1984 was a great year-not just for George Orwell lovers, or for me as I embarked on my medical education. Daley Thompson won his second Olympic gold medal in the decathlon event, and in securing his place in athletics history also broke the world record. Picture the scene afterwards if you can, as journalists jostled to talk to the great man draped in Union flags and his gold medal. “Daley-well done on your double Olympic success. Are you now going to consider specialising?”

Daley-Thompson_2308638b

How will you respond next time you are faced with that question? As a GP, I have been asked many times about my lack of specialisation-the implication perhaps being that I have failed in my profession. How do I live with the daily thought that, in some circles, I am viewed as a sub-species, a “not quite made it” doctor?

I think we should celebrate our generalisation, our ability to see all comers and usually generate some sort of management plan. We often bemoan the lack of a generalist in secondary care and have recently welcomed with open arms the rapid access to a clinic for those patients who just “aren’t really that well”-this has filled the gap of an urgent outpatient appointment which seems to have died a death.  We can’t all specialise, and we certainly don’t all want to, a bit like Tesco really-come to us and we’ll do our best to sort you out, try not to miss anything important and refer on to a proper doctor when needed.

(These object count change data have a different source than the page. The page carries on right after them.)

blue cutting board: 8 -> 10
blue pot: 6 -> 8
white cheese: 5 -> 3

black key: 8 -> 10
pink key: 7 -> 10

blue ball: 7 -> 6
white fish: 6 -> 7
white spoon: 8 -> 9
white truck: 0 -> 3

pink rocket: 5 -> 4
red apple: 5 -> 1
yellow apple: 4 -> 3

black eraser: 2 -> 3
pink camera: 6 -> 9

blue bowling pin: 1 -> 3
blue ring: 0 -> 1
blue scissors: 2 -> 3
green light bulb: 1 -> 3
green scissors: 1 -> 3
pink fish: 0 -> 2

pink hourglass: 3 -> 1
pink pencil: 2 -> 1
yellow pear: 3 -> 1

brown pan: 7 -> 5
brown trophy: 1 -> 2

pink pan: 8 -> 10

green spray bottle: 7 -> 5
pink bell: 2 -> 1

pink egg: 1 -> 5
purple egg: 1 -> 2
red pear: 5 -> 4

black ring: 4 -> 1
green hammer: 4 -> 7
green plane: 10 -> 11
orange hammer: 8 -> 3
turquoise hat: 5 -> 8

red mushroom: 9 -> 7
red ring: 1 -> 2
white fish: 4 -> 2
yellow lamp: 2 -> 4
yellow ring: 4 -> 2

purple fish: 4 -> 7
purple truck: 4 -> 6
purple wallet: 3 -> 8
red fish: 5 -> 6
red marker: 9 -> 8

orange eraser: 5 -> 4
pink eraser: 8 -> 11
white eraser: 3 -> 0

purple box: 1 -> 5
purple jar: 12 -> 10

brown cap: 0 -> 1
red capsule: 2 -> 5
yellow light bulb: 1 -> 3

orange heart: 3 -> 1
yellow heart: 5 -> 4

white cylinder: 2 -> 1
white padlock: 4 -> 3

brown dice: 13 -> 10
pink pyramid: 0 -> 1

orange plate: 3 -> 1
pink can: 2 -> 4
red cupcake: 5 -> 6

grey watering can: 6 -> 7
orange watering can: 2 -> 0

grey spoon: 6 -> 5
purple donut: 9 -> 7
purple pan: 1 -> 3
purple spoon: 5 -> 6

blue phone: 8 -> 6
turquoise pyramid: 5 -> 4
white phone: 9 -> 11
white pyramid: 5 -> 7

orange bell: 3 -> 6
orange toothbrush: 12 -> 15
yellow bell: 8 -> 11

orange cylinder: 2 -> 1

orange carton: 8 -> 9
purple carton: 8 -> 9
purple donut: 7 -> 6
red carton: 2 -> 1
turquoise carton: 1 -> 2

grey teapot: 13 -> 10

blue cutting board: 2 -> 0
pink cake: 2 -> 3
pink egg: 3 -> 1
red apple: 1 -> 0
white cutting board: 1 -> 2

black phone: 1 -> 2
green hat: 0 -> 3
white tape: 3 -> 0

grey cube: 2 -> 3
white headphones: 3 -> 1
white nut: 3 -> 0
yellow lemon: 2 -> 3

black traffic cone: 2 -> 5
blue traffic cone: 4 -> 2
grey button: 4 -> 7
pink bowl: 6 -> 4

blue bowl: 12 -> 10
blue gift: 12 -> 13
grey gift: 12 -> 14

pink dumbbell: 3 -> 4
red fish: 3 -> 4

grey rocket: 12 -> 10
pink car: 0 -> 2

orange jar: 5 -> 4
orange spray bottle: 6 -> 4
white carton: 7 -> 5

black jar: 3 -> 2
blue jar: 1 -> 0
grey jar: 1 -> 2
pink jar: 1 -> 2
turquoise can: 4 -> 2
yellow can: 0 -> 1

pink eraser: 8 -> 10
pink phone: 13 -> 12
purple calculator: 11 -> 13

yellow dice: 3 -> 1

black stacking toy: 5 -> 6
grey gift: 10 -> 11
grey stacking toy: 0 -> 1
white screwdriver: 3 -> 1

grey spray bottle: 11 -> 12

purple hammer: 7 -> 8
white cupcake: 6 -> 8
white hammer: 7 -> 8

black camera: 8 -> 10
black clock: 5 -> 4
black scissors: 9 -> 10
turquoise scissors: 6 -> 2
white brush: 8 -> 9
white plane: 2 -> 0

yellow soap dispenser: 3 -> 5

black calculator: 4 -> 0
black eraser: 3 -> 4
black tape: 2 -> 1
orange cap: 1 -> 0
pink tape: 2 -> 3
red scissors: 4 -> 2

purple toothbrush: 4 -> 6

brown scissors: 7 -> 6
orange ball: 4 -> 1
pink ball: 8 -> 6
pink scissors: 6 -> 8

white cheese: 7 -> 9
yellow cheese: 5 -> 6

To paraphrase Fletcher in the great Porridge TV comedy, my specialty is “the statement of the bleeding obvious”. By this I mean that our day to day work is a combination of sharing our medical knowledge, common sense, and our own life experiences with patients. All these three can be helpful at certain times and in different situations but I often wonder if my own experiences of life’s tricky situations, and learning from how patients deal with these are the most helpful for me as a doctor, and also for some of my patients.

When dealing with parents struggling with behavioural issues, people grappling with trying to give something up, or suffering from stress in the workplace, it is frequently not my medical knowledge that I draw on. It is very often my own or learned experiences, combined with common sense that can be most helpful to patients. Of course, the medical knowledge helps-knowing a little bit about lots of things won’t win me a gold medal, but it might just get me on the podium for those patients presenting without a barcode on their forehead.